The Mitrokhin Archive: The Book That Exposed the KGB's Secret World

The Sword and the Shield by Christopher Andrew and Vasili Mitrokhin — Mitrokhin Archive Book Review

 

Mitrokhin Archive Book Review: How One Man Brought Down the KGB's Secrets

Christopher Andrew and Vasili Mitrokhin wrote The Sword and the Shield: The Mitrokhin Archive and the Secret History of the KGB. Mitrokhin worked inside the KGB's foreign intelligence archive for years. He grew unhappy with the Soviet system. From 1972 to 1984 he hand-copied thousands of classified KGB documents onto small pieces of paper. He hid them at his country house. When the Soviet Union collapsed he defected to Britain in 1992 and brought the archive with him. British intelligence gave Christopher Andrew full access to the files. The result is the most important intelligence leak of the Cold War era.

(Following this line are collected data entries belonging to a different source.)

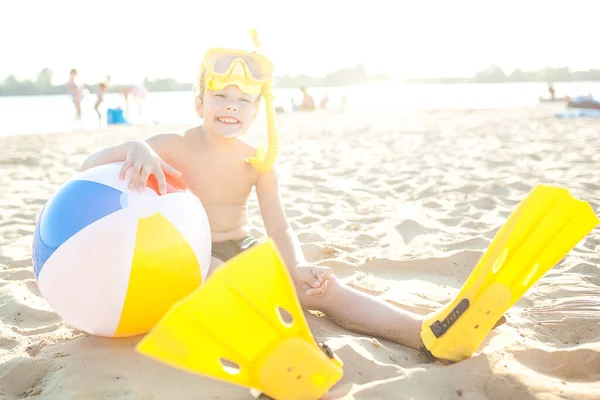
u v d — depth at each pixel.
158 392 1.95
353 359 2.10
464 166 7.06
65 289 2.07
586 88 41.06
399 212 4.76
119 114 16.31
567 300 2.75
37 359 2.21
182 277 2.14
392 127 13.35
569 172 6.40
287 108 22.58
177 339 1.51
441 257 3.45
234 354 1.61
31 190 6.26
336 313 2.45
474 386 1.94
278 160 8.27
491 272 1.91
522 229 1.85
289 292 1.64
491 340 2.34
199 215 2.28
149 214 2.11
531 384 1.91
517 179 6.00
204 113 2.57
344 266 3.39
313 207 5.08
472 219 4.41
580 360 2.09
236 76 2.45
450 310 2.03
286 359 1.64
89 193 2.13
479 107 21.14
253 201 5.33
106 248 2.04
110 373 2.06
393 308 2.33
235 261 1.55
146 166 2.22
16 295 2.95
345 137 11.35
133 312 2.09
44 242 2.12
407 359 2.17
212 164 2.62
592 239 3.79
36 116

The book covers KGB foreign operations from the early Soviet years through the collapse of the USSR. The United States was the KGB's main target. The UK, France, and West Germany followed close behind. The KGB planted spies inside governments, military offices, science labs, and news organizations. It ran undercover agents who lived for years in Western countries under false identities. Andrew organizes all of it with clarity and order. The sheer scale of Soviet espionage is the first thing that hits you. The patience and reach of the KGB surprises even readers who think they know the Cold War.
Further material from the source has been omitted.